29 Jul 2022 19:29

National Bank of Ukraine estimates unemployment in Q2 at 35%, expects decline to 28.9% by year-end

MOSCOW. July 29 (Interfax) - The economic slump caused by the crisis in Ukraine boosted unemployment to 35% (based on the International Labor Organization calculation methodology) in Q2 2022, and the substantial reduction in economic activity has dramatically cut personal incomes, Ukrainian media said with reference to the National Bank of Ukraine's inflation review published on its official website.

The level of unemployment should lower by the end of the year from the peak seen in Q2 2022 due to economic recovery and growing demand for workforce, the NBU said. However, just as it happened in other countries (i.e. former Yugoslavia), unemployment will be going down slowly and will stay at a higher level than before even after the active phase of the crisis is over, it said.

In particular, unemployment in Ukraine should decline only to 27% in 2023 and to 18.2% in 2024, the bank said.

The NBU expects nominal wages in Ukraine to decrease by 12%, while real wages (adjusted to inflation) are to fall by 27% in 2022.
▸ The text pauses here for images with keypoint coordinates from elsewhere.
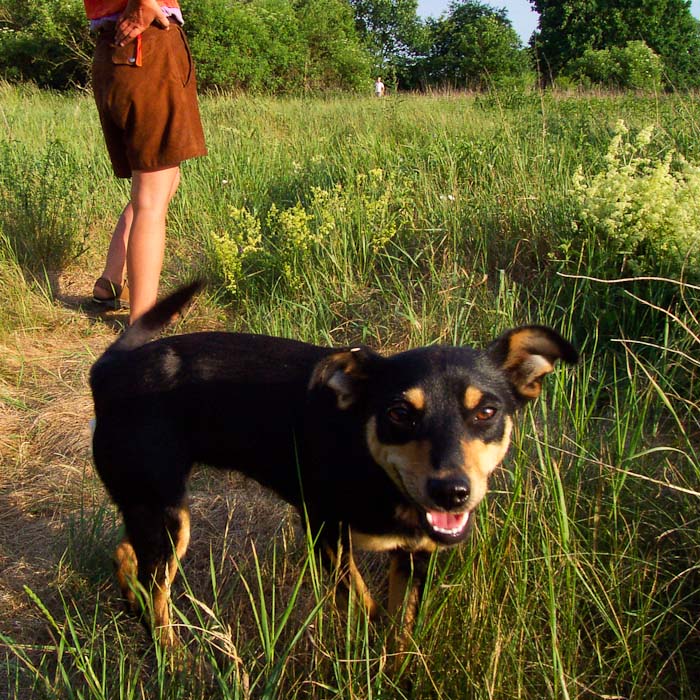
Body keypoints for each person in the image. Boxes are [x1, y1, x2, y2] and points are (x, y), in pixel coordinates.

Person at [85, 0, 207, 322]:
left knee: (158, 184)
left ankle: (111, 281)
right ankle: (143, 321)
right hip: (146, 49)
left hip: (114, 51)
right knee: (151, 200)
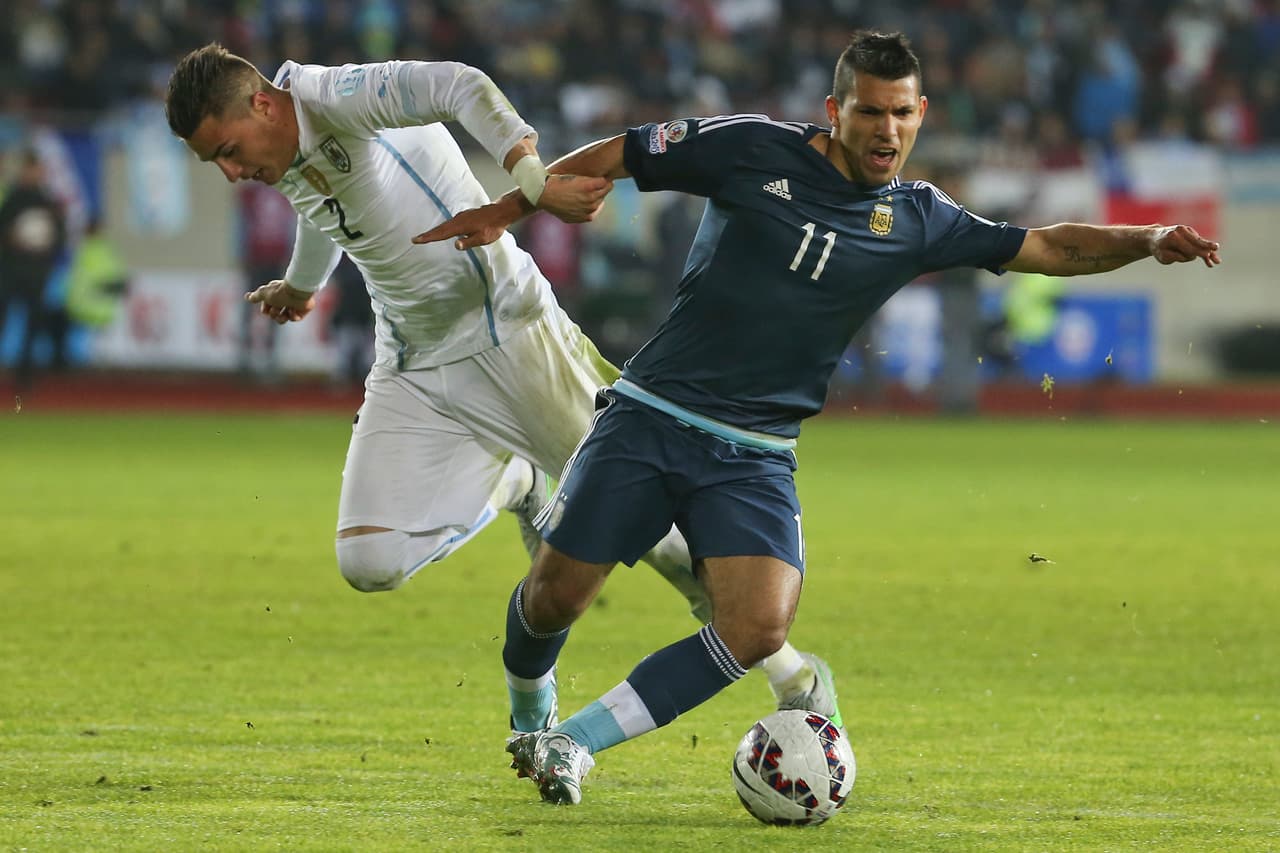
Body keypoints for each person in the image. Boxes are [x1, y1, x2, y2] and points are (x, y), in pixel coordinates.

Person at [417, 29, 1222, 806]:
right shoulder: (750, 148)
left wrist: (1148, 238)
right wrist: (511, 206)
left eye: (903, 113)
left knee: (757, 625)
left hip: (756, 451)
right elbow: (625, 151)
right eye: (870, 112)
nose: (888, 130)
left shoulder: (919, 217)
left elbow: (1047, 247)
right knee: (555, 599)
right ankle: (532, 711)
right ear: (835, 111)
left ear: (922, 114)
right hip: (652, 415)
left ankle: (577, 742)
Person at [163, 44, 837, 735]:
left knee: (662, 538)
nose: (231, 172)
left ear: (264, 105)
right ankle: (519, 479)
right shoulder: (286, 155)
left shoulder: (337, 98)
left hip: (511, 337)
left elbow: (460, 84)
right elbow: (320, 206)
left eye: (227, 149)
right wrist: (303, 286)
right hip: (413, 361)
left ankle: (795, 677)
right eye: (214, 161)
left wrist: (532, 180)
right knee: (369, 560)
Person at [0, 148, 68, 392]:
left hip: (38, 271)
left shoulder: (49, 202)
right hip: (11, 268)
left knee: (33, 323)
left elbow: (60, 237)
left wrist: (45, 245)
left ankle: (24, 377)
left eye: (36, 169)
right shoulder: (13, 198)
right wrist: (12, 237)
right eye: (29, 169)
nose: (33, 174)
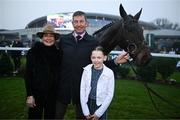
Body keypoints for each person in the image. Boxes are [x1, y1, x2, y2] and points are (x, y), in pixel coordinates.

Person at [55, 11, 129, 119]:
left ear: (86, 23)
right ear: (72, 23)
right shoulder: (63, 40)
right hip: (62, 87)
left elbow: (98, 62)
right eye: (76, 22)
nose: (79, 24)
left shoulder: (93, 42)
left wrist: (115, 61)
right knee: (56, 116)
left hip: (83, 89)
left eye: (81, 21)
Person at [24, 24, 62, 119]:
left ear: (55, 38)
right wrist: (29, 95)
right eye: (46, 35)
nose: (48, 38)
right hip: (36, 95)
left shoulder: (59, 54)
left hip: (52, 96)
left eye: (51, 36)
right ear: (42, 37)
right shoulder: (33, 52)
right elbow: (28, 75)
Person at [80, 46, 114, 120]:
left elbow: (110, 95)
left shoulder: (109, 73)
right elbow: (82, 90)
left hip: (101, 105)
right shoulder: (86, 70)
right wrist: (85, 111)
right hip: (87, 103)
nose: (96, 60)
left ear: (104, 58)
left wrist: (98, 113)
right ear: (90, 58)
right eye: (93, 57)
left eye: (99, 57)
As the economy starts recovering and demand for labor reviving, nominal wages will be growing rapidly to exceed the pre-crisis level as early as 2023. However, taking into account inflationary processes, real wages at the end of 2024 will be still below the pre-crisis level, the NBU said.

Nominal wages are expected to grow by 36.3% on average in 2023 and by 31.3% in 2024, while real wages should grow by 17.8% and 16.6% respectively, it said. Nominal wages are expected to decline on average by 13.5% and real ones by 33% in 2022.

Citing surveys, the NBU said that businesses in Ukraine tried to keep paying salaries at the beginning of the crisis, and some even made extra payments or provided material assistance to their employees at the time. However, as its active phase continued, they have started laying off their employees increasingly more often and are mostly unable to pay pre-crisis wages now.

"The significant excess of supply over demand on the labor market is also driving salary expectations down, even despite the accelerating inflation," the NBU said.